Show that $G$ is doubly transitive on $\Omega$ if $\dfrac{1}{|G|}\sum_{g\in G} \chi(g)^2=2$ where $\chi$ is the associated permutation character.

Question

Show that $G$ is doubly transitive on $\Omega$ if $\dfrac{1}{|G|}\sum_{g\in G} \chi(g)^2=2$ where $\chi$ is the associated permutation character. Do not assume $G$ is transitive.
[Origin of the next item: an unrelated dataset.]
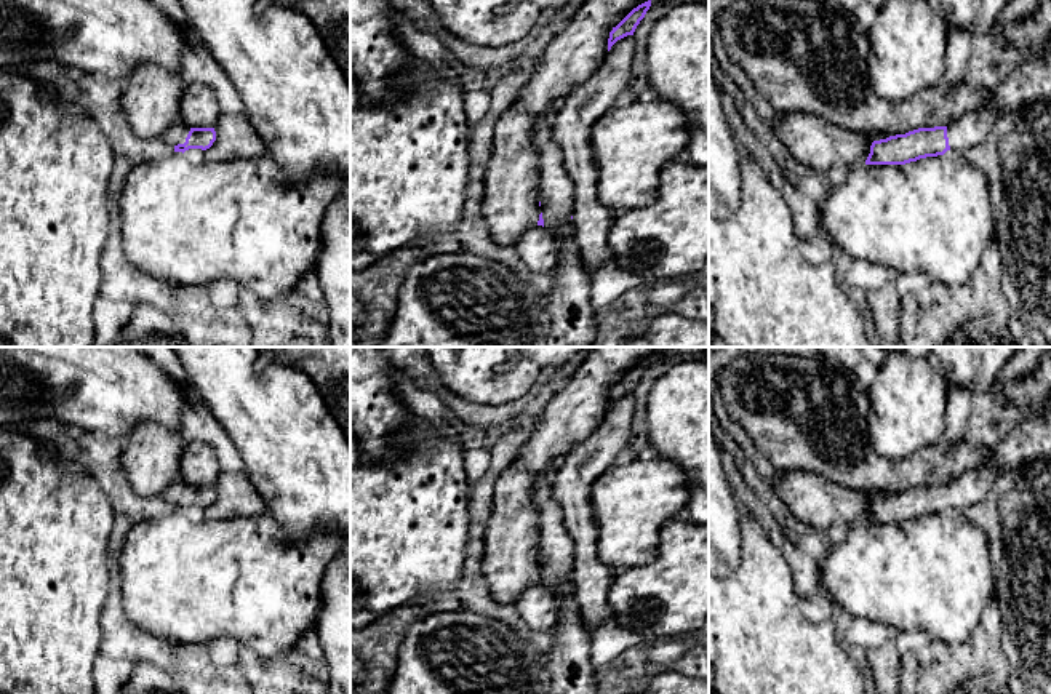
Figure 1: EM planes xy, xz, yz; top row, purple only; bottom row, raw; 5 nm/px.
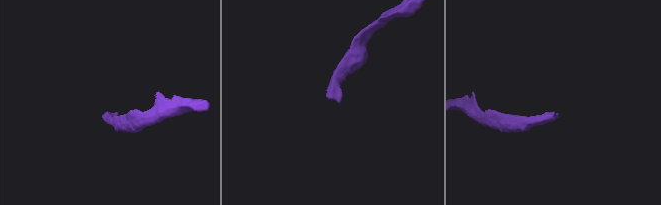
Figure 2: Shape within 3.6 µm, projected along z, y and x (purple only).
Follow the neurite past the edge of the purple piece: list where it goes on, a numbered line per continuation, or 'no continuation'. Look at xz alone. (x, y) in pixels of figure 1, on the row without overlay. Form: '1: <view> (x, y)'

An action of $G$ on $\Omega$ is doubly transitive if $G$ is transitive on the set of ordered pairs $(\alpha,\beta)$ with $\alpha\neq \beta$ with $$(\alpha,\beta)\cdot g=(\alpha\cdot g, \beta\cdot g).$$

I know by the Cauchy-Frobeius Theorem that the total number of orbits is given by $$n=\dfrac{1}{|G|}\sum_{g\in G} \chi(g).$$

But where do I go from here?

Answer 1

$\chi^2$ is the permutation character of $G$ on $\Omega^2$, so $G$ has $\frac{1}{|G|}\sum_g \chi (g)^2 =2$ orbits on $\Omega^2$. One of them is contained in $\{(x,x) : x \in \Omega \}$, and one of them is contained in $\{(x,y) \in \Omega^2 : x \neq y \}$. Since there are only two orbits, we have equality in both cases, and $G$ is doubly transitive.